There are further shared approvals and clearances between multiple departments such as the regulatory commission, state nodal agencies, DISCOMs, urban local bodies, etc. which may cause delays. In terms of distribution, there are limits on the total amount of electricity that can be injected in the grid at one point owing to the transformer capacity at that location. Though this is not a significant barrier currently but may emerge in future when the number of installations goes up.
From a consumer perspective, there are complexities involved in procedures of various departments, because of which they have to take out significant time from their day to day activities to get the project installed, avail CFA, apply for grid connection and follow up on bill settlement by the distribution licensee. Another major challenge is the non-availability of skilled and trained manpower. This couples with loosely drafted rooftop leasing agreement and sharing of roles and responsibilities between the developer and the rooftop owner.
The need of the hour is to address issues and challenges hampering the growth of solar rooftops across the country as there are multi fold benefits associated with rooftop solar PV systems. For a developer if offers reduced land and interconnection costs, higher tariffs due to increasing commercial and industrial tariffs, and increased profitability. One of the biggest benefits is the reduction in peak demand during daytime for the Discoms that helps in cutting down the T&D losses as the power is consumed at the point of generation. Further, commercial benefits in avoiding investments in transmission system are huge. According to PwC analysis, more than 10,000 MU of electricity will be saved as avoidance of T&D losses alone in year 2022 alone if 40 GW of rooftop PV target is achieved.

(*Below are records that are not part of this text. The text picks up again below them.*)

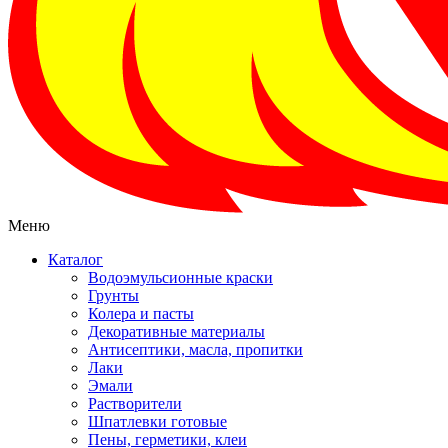
Меню
Каталог
Водоэмульсионные краски
Грунты
Колера и пасты
Декоративные материалы
Антисептики, масла, пропитки
Лаки
Эмали
Растворители
Шпатлевки готовые
Пены, герметики, клеи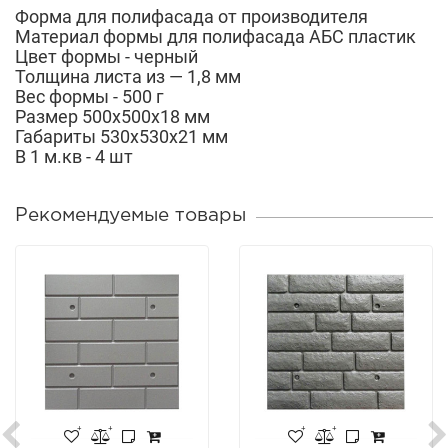
Форма для полифасада от производителя
Материал формы для полифасада АБС пластик
Цвет формы - черный
Толщина листа из — 1,8 мм
Вес формы - 500 г
Размер 500х500х18 мм
Габариты 530х530х21 мм
В 1 м.кв - 4 шт
Рекомендуемые товары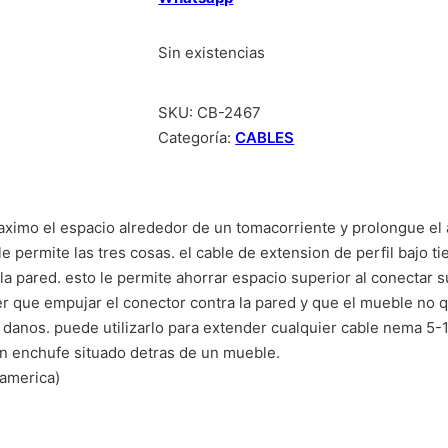
Sin existencias
SKU:
CB-2467
Categoría:
CABLES
maximo el espacio alrededor de un tomacorriente y prolongue el
le permite las tres cosas. el cable de extension de perfil bajo
 pared. esto le permite ahorrar espacio superior al conectar s
ner que empujar el conector contra la pared y que el mueble no q
a danos. puede utilizarlo para extender cualquier cable nema 5-
un enchufe situado detras de un mueble.
eamerica)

Finally and most importantly, it reduces the dependence on grid power, diesel generators and is a long-term reliable power source for consumers. It has been almost 2 years since India’s ambitious solar scale up targets were put into place. The progress on implementation till now has been commendable. We can be confident that the sector has gained significant momentum and attention to reach a level from where it is very unlikely that its growth will slow down in the near future.